At the beginning of the 2001 school year at Old Mill Elementary School, time sort of stood still for Doyle and Brewer.

"A lot of people's lives were changed," Brewer said.

"It hit home for every single person," Doyle said. "No one knew how to act. It was almost like, 'What just happened?'"

911 letters 3

Doyle and Brewer never knew what became of the letters they wrote in 2nd grade until a post popped up on Facebook. A Kentucky woman snapped pictures of the letters.

That is what Sept. 11 looked like to a pair of Kentucky 7-year-olds.

"Just thinking about it, it really hurts," Doyle said. "You can definitely still feel it this many years later."

Their teacher all those years ago had an idea.

"Miss Pippen was like, 'There's people that are hurting, and I think it would be great to heal them a little bit with some kind words," Doyle said.

They put pencil to paper, trying to comfort the hurting and those trying to treat them.

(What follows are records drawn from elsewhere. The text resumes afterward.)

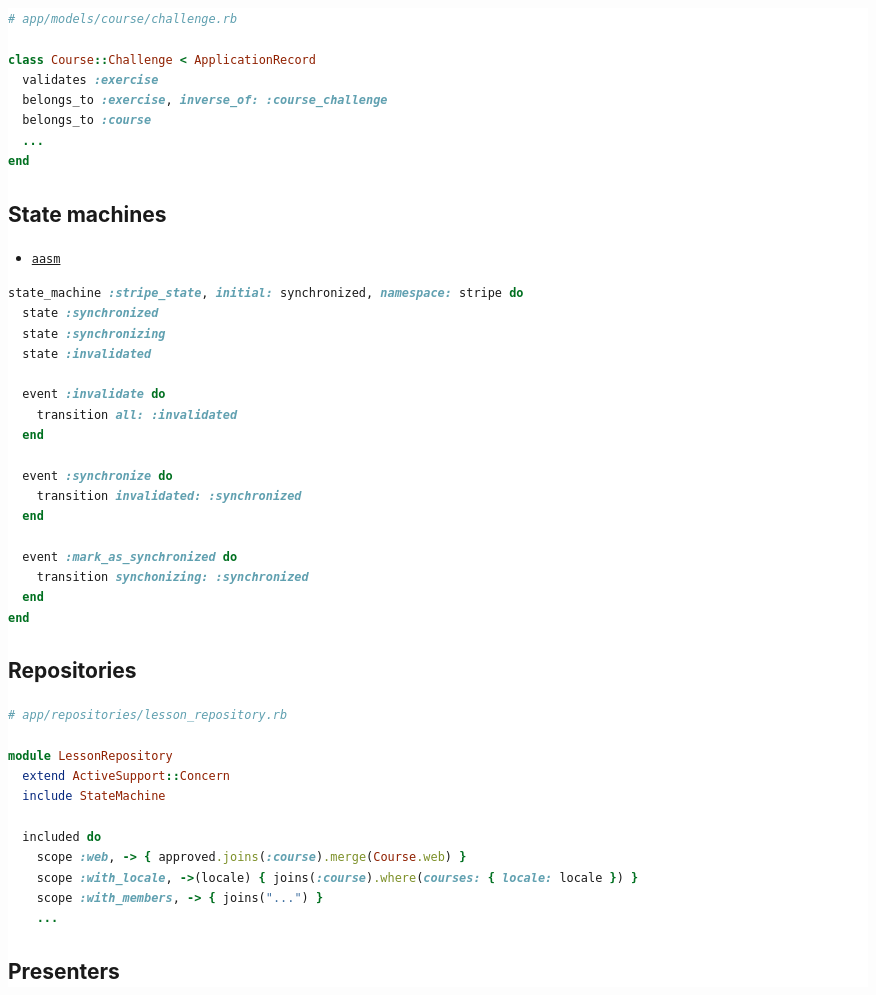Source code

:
 ```ruby
# app/models/course/challenge.rb

class Course::Challenge < ApplicationRecord
  validates :exercise
  belongs_to :exercise, inverse_of: :course_challenge
  belongs_to :course
  ...
end
```


## State machines

- [`aasm`](https://github.com/aasm/aasm)

```ruby
state_machine :stripe_state, initial: synchronized, namespace: stripe do
  state :synchronized
  state :synchronizing
  state :invalidated

  event :invalidate do
    transition all: :invalidated
  end

  event :synchronize do
    transition invalidated: :synchronized
  end

  event :mark_as_synchronized do
    transition synchonizing: :synchronized
  end
end
```

## Repositories

```ruby
# app/repositories/lesson_repository.rb

module LessonRepository
  extend ActiveSupport::Concern
  include StateMachine

  included do
    scope :web, -> { approved.joins(:course).merge(Course.web) }
    scope :with_locale, ->(locale) { joins(:course).where(courses: { locale: locale }) }
    scope :with_members, -> { joins("...") }
    ...
```

## Presenters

"I remember writing that," Doyle said.

As the long road to healing began and 9/11 entered history books, the thought of the letters seemed to fade. That is until a post showed up on social media, a couple months ago.

"Whenever I was tagged in that post on Facebook, I was like, 'Wow,'" Doyle said.

A Kentucky woman at New York Presbyterian Hospital, with a loved one, snapped pictures of the 9/11 letters from Doyle, Brewer and their classmates, still up on the walls.

"I think that's just incredible," Brewer said. "It's amazing that after 21 years, it's still standing there."

One of the doctors who was there on 9/11 is happy they are.

"We pasted them from floor to ceiling (in the days after the terror attack). It was amazing," said Dr. Palmer Bessey, who worked in the burn unit then. "We got all of the large, really most serious burns."

The children's words showed that every American was rooting for him and his patients.

"The letters and the notes were all written beautifully," Bessey said. "It was everybody's tragedy."

For Doyle and Brewer in 2022, a heartfelt message from the 9/11 doctor:

"I just want to say thank you so much for doing that," Bessey said.

Crystal Adams is the Kentucky woman who snapped those pictures of the 9/11 letters. She said she's so happy the words are still valued today and that she was able to connect Bessey with Doyle and Brewer.